Goal of the exercise:
From the passage on outcome instrument usage over time, list every instrument that seemed to decrease in popularity.

Pattern of usage of primary outcome instruments across years

We also examined the status of selected primary outcome instruments over the time frame of the review (Fig. 3). Due to the wide variety of instruments, analysis focused on the most frequently used that were highlighted in the previous section (Instruments). For meaningful analysis, we split the total time frame into three periods, using the best available information. The first period was from 1 January 2011 to 12 March 2015 (i.e. the date of the electronic searches) (n = 102). The second period was from 1 August 2006 to 31 December 2010 (n = 99). The third period included any remaining studies in which data was collected on or before 31 July 2006 (i.e. before the Tinnitus Research Initiative (TRI) consensus meeting) [15], but not published until after this date (n = 27). Here we describe the patterns for the first two periods because of the comparable sample size and more robust definition, but all data are presented in Fig. 3. The Tinnitus Handicap Inventory, the Tinnitus Handicap Questionnaire, and the Tinnitus Beeinträchtigungs Fragebogen were equally popular across both 5-year periods. The Tinnitus Functional Index and numerical rating scales of tinnitus loudness increased in popularity, while the Tinnitus Questionnaire (German version), the Tinnitus Reaction Questionnaire, the Tinnitus Severity Index and tinnitus loudness matching all seemed to decrease in popularity.

Information supplied:
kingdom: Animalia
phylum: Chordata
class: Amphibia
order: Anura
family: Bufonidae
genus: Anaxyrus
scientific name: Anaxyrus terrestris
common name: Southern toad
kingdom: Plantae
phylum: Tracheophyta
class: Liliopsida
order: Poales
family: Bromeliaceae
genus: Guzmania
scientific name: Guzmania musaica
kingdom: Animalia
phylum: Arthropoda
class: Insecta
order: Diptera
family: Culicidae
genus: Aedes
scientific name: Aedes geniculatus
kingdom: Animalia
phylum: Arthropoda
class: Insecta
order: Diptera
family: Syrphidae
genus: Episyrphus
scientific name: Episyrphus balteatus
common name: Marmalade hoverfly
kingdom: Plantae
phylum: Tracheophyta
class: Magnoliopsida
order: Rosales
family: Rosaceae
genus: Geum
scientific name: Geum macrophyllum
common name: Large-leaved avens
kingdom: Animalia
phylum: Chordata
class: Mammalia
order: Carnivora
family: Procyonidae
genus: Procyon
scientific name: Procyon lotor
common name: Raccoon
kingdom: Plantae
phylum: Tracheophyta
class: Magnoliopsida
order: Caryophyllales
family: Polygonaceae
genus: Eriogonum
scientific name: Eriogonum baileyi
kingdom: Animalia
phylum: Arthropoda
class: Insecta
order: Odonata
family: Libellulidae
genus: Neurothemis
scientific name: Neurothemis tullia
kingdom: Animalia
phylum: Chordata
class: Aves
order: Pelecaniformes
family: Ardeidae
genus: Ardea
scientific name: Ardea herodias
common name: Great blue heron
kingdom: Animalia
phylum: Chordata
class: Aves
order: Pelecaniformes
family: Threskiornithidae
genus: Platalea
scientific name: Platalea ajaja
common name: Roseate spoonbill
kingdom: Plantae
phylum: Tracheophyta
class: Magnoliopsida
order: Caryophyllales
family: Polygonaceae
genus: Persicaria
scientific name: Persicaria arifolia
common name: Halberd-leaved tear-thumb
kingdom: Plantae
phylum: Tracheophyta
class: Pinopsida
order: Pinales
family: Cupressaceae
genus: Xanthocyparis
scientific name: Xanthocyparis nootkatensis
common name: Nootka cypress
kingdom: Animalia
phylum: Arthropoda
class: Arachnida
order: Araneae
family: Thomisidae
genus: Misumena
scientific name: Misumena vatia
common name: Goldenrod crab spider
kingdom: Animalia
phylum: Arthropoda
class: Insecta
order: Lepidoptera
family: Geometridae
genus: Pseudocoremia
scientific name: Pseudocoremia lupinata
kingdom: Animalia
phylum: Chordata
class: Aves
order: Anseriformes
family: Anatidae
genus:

Solution for this problem:
- The Tinnitus Questionnaire (German version)
- The Tinnitus Reaction Questionnaire
- The Tinnitus Severity Index
- Tinnitus loudness matching